Batman: The Animated Series, “I’ve Got Batman In My Basement”

06Feb11

Nostalgia is a tricky thing to wrestle with sometimes. For example, I used to watch Transformers as a kid. Not willingly, though-I actually preferred Inspector Gadget to it, and my brother and I fought over it. As I grew up, I wished that it had been different, and that we’d both liked Transformers so we got to watch it all. But I watched just a little of the old Transformers cartoon when I was an adult…and I had to stop. It was just too terrible to go on.

That happens with a lot of things, obviously. Whether we were just younger when we watched/read/played something, or we got the toys and made our own stories, it’s usually best in the past. Few things hold up when we’re adults. That’s actually one of the reasons for my reviews; the Animated Series is one of the few shows that did hold up (mostly) on watching it again. Unfortunately, “I’ve got Batman in my basement” is one of the low notes of the whole series. And I mean low. This is such a-but I’m getting ahead of myself, let’s get into the episode properly.

The episode starts with two men stealing a jeweled egg from a high rise building-an egg with a continuous red glow around it, to give that hint of radioactivity to the item. Batman tries to capture them, but he’s attacked by a vulture out of the blue, giving them time to escape. We then cut to the kids who will be our main focus for the episode. They spot the vulture as well, and the two smaller ones decide to follow it, because “it’s a mystery!” They find the two men from the opening, and then the Penguin enters.

I’ve always loved the character designs for the Animated Series, including their revisions of old Batman villains into a new and more respectable form, but the Penguin is the one who got the short end of the stick. The design isn’t bad, mind you, but they were trying to emulate the version from Tim Burton’s Batman Returns, and it makes him stick out in the worst way. It’s a bad sign when you’re too distorted to fit in a cartoon.

Sherman (the small kid with glasses) gives us an exposition dump on what the egg is, thus serving no purpose. Batman then appears, because the show didn’t actually forget who its star is supposed to be yet. However, while he’s able to take the egg back from the Penguin, he’s delayed by having to save the kids from their own incompetence. Literally, they turn on a conveyor belt that would kill them, and neither one thinks to even stand up and try to run. Batman then walks straight into a gas attack from the Penguin. He’s able to get outside and flop into the Batmobile, but it’s up to the kids to save him!

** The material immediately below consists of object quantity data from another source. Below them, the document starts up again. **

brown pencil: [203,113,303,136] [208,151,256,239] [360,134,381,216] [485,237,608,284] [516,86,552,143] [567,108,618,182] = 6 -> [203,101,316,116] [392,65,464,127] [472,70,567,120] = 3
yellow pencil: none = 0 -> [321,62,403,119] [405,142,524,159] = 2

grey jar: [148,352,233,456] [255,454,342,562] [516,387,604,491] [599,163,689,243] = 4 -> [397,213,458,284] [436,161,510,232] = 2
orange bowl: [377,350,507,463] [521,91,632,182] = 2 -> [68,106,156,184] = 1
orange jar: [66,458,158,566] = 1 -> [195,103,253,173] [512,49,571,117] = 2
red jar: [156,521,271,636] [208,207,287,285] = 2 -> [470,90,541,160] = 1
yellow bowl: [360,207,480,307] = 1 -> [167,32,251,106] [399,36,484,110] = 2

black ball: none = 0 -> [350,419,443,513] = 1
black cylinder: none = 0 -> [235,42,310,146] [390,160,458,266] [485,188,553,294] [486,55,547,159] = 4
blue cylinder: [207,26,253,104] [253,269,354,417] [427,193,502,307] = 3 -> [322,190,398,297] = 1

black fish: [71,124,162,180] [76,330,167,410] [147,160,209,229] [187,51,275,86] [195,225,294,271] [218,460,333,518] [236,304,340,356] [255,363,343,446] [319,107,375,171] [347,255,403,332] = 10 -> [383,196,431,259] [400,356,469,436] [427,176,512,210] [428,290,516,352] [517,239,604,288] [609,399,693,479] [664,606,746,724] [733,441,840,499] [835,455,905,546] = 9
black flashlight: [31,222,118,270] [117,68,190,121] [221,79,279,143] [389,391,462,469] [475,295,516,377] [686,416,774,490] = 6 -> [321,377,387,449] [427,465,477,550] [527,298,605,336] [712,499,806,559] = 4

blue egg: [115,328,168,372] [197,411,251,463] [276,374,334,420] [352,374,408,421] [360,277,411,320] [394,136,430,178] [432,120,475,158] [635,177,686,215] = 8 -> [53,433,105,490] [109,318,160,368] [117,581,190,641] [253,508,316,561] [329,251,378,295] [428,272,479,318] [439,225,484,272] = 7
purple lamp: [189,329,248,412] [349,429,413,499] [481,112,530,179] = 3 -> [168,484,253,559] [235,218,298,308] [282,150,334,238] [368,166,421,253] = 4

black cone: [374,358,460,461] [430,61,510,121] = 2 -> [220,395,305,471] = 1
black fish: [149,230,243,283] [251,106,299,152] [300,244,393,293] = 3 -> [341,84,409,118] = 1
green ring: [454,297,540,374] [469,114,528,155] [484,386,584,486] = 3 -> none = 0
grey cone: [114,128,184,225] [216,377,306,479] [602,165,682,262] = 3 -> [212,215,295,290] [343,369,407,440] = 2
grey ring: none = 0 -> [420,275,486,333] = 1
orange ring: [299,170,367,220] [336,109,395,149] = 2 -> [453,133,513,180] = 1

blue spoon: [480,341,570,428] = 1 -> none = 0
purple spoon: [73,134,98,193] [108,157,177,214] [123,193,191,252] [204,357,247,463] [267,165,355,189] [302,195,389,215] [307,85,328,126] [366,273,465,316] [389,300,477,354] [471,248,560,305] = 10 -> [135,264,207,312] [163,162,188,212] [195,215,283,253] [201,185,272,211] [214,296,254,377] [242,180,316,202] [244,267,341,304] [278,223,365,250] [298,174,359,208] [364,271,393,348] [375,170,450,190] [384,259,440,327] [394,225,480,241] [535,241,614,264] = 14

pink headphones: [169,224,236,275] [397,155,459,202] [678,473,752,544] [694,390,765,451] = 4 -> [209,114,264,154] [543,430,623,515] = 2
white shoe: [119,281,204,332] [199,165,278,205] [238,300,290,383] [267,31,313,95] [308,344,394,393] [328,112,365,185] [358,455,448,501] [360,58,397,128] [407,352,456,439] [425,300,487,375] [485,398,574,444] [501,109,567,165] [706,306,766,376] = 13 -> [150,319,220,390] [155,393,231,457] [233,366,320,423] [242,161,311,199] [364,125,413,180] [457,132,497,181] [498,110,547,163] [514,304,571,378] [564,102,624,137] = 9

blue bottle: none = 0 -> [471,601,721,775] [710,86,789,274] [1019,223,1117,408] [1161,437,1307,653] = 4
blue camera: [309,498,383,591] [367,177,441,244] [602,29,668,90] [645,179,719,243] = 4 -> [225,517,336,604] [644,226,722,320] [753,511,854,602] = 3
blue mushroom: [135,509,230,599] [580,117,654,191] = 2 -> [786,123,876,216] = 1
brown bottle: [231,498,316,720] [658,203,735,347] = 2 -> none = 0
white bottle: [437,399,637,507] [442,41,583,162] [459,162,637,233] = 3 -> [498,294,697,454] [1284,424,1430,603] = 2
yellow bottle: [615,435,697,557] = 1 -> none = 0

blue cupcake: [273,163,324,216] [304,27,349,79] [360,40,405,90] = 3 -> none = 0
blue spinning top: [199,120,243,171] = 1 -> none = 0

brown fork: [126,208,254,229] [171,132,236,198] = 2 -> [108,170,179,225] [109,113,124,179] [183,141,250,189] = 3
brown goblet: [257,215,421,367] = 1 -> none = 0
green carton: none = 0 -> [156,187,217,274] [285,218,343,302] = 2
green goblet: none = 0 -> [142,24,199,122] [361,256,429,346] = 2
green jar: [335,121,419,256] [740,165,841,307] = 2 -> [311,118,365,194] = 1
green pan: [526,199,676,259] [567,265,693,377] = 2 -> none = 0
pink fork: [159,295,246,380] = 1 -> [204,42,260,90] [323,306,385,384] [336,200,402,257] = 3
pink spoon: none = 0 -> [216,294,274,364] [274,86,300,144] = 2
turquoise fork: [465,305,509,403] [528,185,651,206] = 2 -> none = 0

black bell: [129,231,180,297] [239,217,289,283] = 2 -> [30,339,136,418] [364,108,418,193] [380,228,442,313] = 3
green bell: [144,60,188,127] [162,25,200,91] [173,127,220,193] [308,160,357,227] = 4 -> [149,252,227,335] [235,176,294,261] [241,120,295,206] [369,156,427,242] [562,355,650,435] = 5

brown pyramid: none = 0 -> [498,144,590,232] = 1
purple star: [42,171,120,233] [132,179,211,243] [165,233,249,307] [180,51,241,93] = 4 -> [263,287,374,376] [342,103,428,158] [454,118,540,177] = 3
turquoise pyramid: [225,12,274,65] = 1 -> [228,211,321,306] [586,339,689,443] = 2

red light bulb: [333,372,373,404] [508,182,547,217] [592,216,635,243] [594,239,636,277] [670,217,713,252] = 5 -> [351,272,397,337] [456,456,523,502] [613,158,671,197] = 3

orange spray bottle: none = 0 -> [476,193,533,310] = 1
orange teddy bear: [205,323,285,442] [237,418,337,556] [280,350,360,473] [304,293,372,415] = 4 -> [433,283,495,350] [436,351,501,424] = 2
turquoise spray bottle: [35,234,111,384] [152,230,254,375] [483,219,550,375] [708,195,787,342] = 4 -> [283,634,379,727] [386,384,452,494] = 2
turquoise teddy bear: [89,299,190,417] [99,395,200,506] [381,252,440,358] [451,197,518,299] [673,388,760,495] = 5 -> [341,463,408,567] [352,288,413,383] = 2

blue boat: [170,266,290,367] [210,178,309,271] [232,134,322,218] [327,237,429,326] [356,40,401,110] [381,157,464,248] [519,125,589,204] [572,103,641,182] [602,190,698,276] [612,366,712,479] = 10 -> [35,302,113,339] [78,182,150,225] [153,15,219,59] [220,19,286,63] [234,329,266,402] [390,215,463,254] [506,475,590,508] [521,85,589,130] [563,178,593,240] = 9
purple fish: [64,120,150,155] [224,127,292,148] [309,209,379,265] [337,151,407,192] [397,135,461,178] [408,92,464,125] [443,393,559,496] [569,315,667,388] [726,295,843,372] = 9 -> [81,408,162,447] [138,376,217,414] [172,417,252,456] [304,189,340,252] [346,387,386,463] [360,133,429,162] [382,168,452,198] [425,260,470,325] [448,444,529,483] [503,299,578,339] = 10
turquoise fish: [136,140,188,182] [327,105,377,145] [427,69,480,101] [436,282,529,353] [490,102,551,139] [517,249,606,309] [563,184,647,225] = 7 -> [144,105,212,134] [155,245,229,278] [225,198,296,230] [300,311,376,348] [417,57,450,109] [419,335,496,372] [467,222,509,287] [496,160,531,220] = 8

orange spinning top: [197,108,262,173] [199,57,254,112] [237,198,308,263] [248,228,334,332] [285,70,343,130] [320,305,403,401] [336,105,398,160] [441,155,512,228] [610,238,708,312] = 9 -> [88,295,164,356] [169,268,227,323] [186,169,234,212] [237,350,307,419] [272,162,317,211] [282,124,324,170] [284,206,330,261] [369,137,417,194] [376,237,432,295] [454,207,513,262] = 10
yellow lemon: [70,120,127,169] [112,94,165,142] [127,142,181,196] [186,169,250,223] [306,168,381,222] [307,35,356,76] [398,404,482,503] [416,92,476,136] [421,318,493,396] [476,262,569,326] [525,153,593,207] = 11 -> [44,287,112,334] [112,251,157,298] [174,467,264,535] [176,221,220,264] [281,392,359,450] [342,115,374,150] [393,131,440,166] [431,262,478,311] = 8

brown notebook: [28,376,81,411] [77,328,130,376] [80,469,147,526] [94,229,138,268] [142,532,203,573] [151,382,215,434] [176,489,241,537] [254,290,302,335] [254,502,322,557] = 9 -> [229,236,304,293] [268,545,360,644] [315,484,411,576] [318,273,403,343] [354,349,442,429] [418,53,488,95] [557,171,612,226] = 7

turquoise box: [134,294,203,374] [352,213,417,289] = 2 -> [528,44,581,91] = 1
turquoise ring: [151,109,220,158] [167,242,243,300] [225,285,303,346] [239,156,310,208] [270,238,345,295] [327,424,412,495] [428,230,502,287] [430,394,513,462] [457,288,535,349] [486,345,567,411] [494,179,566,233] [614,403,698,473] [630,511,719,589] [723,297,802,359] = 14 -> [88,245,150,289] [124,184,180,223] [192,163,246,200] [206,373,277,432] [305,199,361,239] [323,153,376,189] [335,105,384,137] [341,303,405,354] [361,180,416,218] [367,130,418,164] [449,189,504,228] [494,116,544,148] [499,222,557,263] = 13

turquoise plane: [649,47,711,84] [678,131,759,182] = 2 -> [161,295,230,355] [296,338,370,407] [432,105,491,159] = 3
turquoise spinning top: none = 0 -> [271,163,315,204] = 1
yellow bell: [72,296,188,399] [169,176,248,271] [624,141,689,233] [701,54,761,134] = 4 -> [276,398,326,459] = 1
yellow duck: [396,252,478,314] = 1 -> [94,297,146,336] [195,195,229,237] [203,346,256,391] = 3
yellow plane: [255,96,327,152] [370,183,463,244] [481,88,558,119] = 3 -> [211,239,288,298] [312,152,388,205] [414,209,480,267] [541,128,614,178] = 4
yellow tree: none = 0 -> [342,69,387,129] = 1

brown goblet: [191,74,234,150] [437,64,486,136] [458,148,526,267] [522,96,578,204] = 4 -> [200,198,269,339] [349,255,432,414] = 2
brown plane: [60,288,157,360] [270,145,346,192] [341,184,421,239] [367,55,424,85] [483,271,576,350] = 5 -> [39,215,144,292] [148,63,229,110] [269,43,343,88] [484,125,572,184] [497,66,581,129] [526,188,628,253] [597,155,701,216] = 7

This is the start of a long, depressing slide in the plot. The kids are dumb, the criminals are dumber, and they get away by dumb luck, almost killing everyone in the process and damaging the Batmobile as well. They get Batman home, and then try to reassure him that they can take care of them, because….well, there’s no good reason. One of the kids actually suggests calling the police about this, and Sherman specifically says no, because they have to “protect their client.” This includes lying to his mother, and getting angry when his friend tries to tell the truth.

Meanwhile, the two bullies from earlier uncover the Batmobile under its disguise of empty cardboard boxes. I’ll be fair and admit that this was probably the only option to them for hiding something that distinctive, but I’m puzzled as to how they managed to bring it into the neighborhood without someone noticing the goddamn Batmobile pulling in. The vulture manages to find them, and then the kids decide to stage Home Alone with Batman’s utility belt. This goes entirely too well, until the Penguin stops playing along and the kids start to realize they’re actually in trouble. Of course, just before the Penguin can kill Batman, he finally recovers from the gas and beats up the Penguin and his thugs.

There are a number of issues with this episode, but it all comes back to the kids. I don’t want to argue that you need Batman as the focus in every episode or comic-if anything, he works better as a reactive character than a proactive one, at least in episodic storytelling. But if you’re going to remove your normal protagonist, then you need to have a good reason to use another one, such as bringing a different viewpoint on the situation. Here, it’s just a Home Alone rehash with Batman involved, and a thoroughly degrading introduction for the Penguin. I know I wouldn’t take him seriously if he was defeated by a prepubescent version of the Scooby Doo gang, as he almost is here. This is an episode to skip unless you’re just a huge Penguin fan…and even then, I think you should skip it. It’s not worth the stupidity.